§ **TAREA SOLICITADA 1**:
Reproduce sin cambios el fragmento del pasaje sobre escritores y literatura que empieza con "En cuanto al" y sigue hasta "ver con claridad.".
§ **TAREA SOLICITADA 2**:
Resume en menos palabras el párrafo del pasaje sobre escritores y literatura que empieza con "En cuanto al amor", conservando sus datos principales.
§ **TAREA SOLICITADA 3**:
Prolonga el pasaje sobre escritores y literatura a partir de su última oración.

#### PASAJE ####

«Llega un momento
en que debemos trazar bajo nosotros
una línea negra
y echar las cuentas»MARIN SORESCU
Otra gloriosa frase-sermón:
Paralelamente, hay sueños dentro de los sueños como, a juicio de Borges, tiene lugar en las obras del galés Arthur Machen, cuyos escritos mueven al «miedo cósmico» según advierte, con indisimulada admiración, Lovecraft. Por cierto, conviene resaltar que Machen tuvo la osadía de publicar Precious Balms, curiosa recopilación de críticas adversas dedicadas a su obra. Todo un gesto de gallardía innecesaria que contradice —o disimula, quién sabe— el esencial impulso de todo escritor: la vanidad.
Sabemos —porque nos lo cuenta Calasso— que Baudelaire pone en la pluma de su admirado Diderot frases que este no llegó a escribir jamás, con lo que aquél reinventa interesadamente al enciclopedista (ante todo, autor de Jacques le fataliste) sin pudor alguno, como si, envanecido, rebajara al maestro a la categoría accesoria de un heterónimo. Del mismo modo acaba transformando, de acuerdo a sus jactanciosas propensiones, cierta frase —de esas que dicen que dijo sin haberlas dicho— del siempre acelerado Stendhal («La belleza es una promesa de felicidad»).
Creo recordar que fue André Gide quien declaró que con buenos sentimientos se hace mala literatura, y no será mi intención refutarlo, por lo que manifiesto aquí mi eterna gratitud a los dioses por los malos sentimientos de Baudelaire, Diderot, Stendhal y tantos otros que me iluminan.
Por cierto, ¿y si en lugar de «belleza» escribiéramos «literatura» y «amor»?
En cuanto al amor, el único y casto deseo que Fernando Pessoa llegó a manifestar, y compartir infantilmente a través de unas pocas cartas cruzadas (en ocasiones incluso con la intermediación incomprensible, grosera e incompetente de Álvaro de Campos), fue el que le inspirara su compañera en Félix, Valladas & Freitas, la mecanógrafa Ophelia Queiroz. Ella tenía 19 años y él 32.
Finalmente, la cobardía, o impericia, ante el requisito del galanteo, con sus retorcidas reglas, y cierta obsesión alucinatoria, dejaron al poeta huérfano de sentimientos compartidos, virgen y abocado a la muerte, a la que pronto se entregaría en cuerpo y alma —in aeternam— en el hospital San Luis de los Franceses, pidiendo que le acercaran los lentes porque algo había allí, al final de la vida, que no lograba ver con claridad.

#### ENTRADAS PROPORCIONADAS ####

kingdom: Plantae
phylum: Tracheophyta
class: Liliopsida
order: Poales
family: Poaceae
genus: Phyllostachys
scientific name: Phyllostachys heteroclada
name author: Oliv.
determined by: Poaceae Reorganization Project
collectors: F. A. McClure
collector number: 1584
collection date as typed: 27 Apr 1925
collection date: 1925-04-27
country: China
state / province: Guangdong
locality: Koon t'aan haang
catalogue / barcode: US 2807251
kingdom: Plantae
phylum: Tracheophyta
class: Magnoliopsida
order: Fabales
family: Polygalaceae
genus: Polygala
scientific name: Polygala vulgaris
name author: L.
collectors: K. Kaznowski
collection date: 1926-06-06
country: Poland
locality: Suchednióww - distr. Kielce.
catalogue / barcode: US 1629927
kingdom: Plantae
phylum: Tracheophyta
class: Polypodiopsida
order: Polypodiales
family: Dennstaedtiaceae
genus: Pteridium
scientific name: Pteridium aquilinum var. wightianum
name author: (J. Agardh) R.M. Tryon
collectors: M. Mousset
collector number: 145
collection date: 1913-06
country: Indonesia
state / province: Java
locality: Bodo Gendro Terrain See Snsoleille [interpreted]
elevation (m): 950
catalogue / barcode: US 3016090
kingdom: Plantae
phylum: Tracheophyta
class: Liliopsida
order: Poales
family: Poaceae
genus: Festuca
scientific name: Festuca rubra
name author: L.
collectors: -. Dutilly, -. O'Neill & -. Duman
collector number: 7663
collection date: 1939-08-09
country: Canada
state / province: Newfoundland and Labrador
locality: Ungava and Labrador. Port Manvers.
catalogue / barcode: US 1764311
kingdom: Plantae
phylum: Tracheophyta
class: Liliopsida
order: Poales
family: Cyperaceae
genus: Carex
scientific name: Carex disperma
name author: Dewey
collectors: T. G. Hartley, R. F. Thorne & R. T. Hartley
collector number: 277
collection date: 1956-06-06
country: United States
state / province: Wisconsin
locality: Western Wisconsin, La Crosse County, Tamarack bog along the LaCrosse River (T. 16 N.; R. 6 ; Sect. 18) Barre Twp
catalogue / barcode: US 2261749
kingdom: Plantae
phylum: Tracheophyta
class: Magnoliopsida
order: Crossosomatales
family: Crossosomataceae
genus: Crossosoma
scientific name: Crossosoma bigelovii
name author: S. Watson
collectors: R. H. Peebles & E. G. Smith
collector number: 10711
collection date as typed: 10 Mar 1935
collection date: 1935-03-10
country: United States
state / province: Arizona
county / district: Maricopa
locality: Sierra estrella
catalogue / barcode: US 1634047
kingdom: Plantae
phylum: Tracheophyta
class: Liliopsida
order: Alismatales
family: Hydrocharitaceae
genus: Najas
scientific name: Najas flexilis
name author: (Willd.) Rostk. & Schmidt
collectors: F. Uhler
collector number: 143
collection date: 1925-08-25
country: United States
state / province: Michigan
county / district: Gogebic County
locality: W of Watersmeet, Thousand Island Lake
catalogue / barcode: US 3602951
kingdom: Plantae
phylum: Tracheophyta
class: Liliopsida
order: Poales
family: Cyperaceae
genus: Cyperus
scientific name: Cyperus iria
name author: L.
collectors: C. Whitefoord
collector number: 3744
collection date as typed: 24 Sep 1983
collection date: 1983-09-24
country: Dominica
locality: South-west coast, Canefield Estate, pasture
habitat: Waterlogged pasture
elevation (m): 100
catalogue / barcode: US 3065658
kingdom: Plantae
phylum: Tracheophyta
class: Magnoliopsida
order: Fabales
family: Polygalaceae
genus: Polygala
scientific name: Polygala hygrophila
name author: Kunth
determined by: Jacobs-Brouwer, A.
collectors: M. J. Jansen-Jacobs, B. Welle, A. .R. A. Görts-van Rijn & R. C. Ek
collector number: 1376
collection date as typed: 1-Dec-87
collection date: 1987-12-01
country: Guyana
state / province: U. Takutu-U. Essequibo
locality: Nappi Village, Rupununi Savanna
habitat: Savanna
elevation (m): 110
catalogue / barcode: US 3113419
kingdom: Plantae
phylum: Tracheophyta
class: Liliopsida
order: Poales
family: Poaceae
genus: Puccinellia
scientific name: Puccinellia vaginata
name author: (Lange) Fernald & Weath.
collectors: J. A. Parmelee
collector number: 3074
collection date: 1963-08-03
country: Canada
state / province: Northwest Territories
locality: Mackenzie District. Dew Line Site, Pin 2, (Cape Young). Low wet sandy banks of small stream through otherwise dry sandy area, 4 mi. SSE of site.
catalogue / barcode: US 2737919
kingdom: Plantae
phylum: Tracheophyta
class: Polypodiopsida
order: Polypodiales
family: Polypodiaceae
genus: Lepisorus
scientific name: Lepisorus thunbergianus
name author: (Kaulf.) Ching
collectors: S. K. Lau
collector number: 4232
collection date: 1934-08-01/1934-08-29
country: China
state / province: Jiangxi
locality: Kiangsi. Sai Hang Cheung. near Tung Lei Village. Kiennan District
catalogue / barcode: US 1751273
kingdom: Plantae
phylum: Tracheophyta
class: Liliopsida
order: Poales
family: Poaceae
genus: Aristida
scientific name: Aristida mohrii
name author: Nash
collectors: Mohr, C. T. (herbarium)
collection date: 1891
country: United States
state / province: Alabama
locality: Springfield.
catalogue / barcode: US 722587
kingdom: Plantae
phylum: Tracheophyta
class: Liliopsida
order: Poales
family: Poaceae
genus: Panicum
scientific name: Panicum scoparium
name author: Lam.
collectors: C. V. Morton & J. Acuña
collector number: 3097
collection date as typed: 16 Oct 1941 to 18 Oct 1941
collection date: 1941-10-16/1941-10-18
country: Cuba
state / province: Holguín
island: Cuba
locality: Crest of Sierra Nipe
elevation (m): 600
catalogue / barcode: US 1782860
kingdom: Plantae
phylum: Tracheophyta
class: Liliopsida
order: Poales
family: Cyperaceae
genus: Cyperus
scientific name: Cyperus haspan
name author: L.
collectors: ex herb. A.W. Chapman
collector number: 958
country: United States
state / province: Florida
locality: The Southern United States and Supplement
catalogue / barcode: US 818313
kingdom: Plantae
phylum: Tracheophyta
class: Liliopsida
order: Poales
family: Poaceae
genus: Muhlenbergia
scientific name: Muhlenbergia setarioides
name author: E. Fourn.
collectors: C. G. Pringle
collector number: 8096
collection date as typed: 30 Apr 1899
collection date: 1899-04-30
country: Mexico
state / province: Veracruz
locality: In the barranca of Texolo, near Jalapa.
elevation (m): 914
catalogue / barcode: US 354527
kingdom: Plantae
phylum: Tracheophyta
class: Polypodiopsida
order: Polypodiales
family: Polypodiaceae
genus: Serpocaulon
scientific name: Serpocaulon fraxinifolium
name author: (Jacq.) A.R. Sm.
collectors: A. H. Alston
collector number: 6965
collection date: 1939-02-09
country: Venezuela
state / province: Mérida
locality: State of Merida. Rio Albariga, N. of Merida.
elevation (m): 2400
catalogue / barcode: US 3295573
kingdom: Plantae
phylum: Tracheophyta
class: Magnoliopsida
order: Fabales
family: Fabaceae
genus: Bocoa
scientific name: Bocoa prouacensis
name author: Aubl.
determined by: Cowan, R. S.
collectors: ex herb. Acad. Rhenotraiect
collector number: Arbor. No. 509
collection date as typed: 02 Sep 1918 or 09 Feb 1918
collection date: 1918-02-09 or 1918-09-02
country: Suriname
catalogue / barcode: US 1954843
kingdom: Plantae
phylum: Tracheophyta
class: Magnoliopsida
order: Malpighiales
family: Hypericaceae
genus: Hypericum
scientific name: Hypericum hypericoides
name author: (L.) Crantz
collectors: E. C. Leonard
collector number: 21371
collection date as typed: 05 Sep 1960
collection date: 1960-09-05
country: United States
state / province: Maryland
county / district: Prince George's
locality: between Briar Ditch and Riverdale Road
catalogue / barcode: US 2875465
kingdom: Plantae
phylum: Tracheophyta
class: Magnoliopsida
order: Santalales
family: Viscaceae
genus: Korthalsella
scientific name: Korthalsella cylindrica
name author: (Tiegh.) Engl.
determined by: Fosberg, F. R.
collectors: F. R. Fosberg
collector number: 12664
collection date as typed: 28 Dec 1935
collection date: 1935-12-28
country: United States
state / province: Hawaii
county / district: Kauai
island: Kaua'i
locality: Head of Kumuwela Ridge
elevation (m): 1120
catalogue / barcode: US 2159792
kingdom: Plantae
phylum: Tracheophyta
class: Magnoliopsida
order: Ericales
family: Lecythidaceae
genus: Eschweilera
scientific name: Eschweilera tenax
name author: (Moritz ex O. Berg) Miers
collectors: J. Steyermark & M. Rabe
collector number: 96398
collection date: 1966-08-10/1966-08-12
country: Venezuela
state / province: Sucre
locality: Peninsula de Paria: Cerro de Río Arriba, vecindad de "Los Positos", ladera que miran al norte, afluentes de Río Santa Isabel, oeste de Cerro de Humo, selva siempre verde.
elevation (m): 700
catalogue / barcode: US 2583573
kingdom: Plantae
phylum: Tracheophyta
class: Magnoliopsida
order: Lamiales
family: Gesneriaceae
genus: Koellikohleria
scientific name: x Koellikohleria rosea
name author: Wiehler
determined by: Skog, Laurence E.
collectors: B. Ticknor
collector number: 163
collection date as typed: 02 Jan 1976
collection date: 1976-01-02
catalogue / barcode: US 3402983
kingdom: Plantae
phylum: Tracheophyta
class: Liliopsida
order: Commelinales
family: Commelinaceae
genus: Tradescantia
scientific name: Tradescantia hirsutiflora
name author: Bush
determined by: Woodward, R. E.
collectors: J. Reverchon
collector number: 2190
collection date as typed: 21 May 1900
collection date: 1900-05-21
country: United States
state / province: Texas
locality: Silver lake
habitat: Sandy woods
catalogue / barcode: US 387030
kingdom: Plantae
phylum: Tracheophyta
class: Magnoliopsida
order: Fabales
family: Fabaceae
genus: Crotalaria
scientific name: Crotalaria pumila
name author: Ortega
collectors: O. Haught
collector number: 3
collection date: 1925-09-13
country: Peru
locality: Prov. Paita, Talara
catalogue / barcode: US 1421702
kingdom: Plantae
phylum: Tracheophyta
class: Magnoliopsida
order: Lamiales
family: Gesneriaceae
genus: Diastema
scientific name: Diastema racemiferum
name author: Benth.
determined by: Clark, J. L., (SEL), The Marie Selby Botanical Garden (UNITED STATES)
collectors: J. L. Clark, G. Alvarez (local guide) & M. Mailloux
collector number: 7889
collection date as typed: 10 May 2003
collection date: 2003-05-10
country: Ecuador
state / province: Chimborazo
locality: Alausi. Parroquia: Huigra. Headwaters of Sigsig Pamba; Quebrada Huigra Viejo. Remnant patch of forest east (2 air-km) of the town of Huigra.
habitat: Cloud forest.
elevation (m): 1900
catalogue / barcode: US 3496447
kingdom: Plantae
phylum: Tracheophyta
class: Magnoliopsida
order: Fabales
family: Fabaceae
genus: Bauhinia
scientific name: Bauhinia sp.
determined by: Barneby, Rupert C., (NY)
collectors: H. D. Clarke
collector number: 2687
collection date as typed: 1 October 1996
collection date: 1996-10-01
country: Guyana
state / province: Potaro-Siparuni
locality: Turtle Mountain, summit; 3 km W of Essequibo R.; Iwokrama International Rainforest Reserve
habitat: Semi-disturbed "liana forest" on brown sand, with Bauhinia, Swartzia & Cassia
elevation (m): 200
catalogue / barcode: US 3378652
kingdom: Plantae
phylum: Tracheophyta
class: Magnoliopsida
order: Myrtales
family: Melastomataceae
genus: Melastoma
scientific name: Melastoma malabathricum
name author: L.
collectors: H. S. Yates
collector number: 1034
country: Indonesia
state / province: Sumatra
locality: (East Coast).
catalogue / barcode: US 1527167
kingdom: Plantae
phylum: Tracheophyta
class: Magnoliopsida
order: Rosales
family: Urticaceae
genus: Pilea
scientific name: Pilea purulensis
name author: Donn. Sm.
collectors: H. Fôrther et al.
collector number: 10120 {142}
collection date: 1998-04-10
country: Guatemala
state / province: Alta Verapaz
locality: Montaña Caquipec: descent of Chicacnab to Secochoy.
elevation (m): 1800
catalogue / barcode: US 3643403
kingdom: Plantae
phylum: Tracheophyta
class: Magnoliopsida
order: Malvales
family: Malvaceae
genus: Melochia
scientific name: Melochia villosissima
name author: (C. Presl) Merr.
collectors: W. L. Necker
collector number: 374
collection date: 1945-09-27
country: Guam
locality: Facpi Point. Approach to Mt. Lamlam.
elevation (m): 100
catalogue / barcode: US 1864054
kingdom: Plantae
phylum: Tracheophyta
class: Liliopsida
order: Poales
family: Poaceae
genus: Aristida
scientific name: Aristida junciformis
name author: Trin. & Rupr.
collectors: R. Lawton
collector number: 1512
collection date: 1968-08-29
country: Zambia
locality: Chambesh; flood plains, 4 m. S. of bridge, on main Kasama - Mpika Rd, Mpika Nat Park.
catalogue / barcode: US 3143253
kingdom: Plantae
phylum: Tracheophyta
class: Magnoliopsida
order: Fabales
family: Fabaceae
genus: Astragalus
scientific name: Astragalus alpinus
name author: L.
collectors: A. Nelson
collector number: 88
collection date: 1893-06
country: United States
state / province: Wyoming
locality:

####

§ **RESULTADO 1**:
En cuanto al amor, el único y casto deseo que Fernando Pessoa llegó a manifestar, y compartir infantilmente a través de unas pocas cartas cruzadas (en ocasiones incluso con la intermediación incomprensible, grosera e incompetente de Álvaro de Campos), fue el que le inspirara su compañera en Félix, Valladas & Freitas, la mecanógrafa Ophelia Queiroz. Ella tenía 19 años y él 32.
Finalmente, la cobardía, o impericia, ante el requisito del galanteo, con sus retorcidas reglas, y cierta obsesión alucinatoria, dejaron al poeta huérfano de sentimientos compartidos, virgen y abocado a la muerte, a la que pronto se entregaría en cuerpo y alma —in aeternam— en el hospital San Luis de los Franceses, pidiendo que le acercaran los lentes porque algo había allí, al final de la vida, que no lograba ver con claridad.

§ **RESULTADO 2**:
El único deseo amoroso, casto, que Fernando Pessoa llegó a manifestar se lo inspiró Ophelia Queiroz, mecanógrafa y compañera suya en Félix, Valladas & Freitas. Lo compartió mediante unas pocas cartas, a veces con la torpe intermediación de Álvaro de Campos. Ella tenía 19 años y él 32.

§ **RESULTADO 3**:
Recordemos que Tiresias, refiriéndose a Narciso, predijo: «Tendrá una larga vida siempre que no se conozca a sí mismo». Pues bien, Pessoa no solo se conoció a sí mismo sino que, tal vez desbordado por ello, se multiplicó en poetas por doquier (hasta setenta).
Él mismo confesó que nunca llegaría a nada porque llegar a nada era su meta. Al fin y al cabo, la misma que se persigue en el Instituto Benjamenta, ese lugar en el que todo buen sirviente debiera aparcar su atención y donde los principios de la excelente servidumbre son inculcados a los alumnos según las normas impuestas por Herr Benjamenta y aplicadas, manu militari, por Fraulen Benjamenta. (Walser es otro con apariencia de no haber llegado. Hay que ver cómo engañan las apariencias de nuestros discretos maestros…).
El que también repite el pronóstico (nunca llegarás a nada) es Tower, personaje, y escritor que no escribe, que nos presenta El halcón peregrino, novela disipadamente excelente de Glenway Wescott. Pero lo verdaderamente impactante en la novela no es lo que Tower le dice a su amiga y anfitriona Alex, sino lo que ésta le responde: «Nunca serás novelista».
¿Acaso la escritura y el amor propio —círculo vicioso— son la razón de un exquisito fracaso?
Finalmente, he aquí la confesión que Rilke pone en boca de su héroe Malte Laurids Brigge: «Es bueno decirlo en voz alta: “No me ha pasado nada”. Una vez más: “No me ha pasado nada”. ¿Sirve de algo?».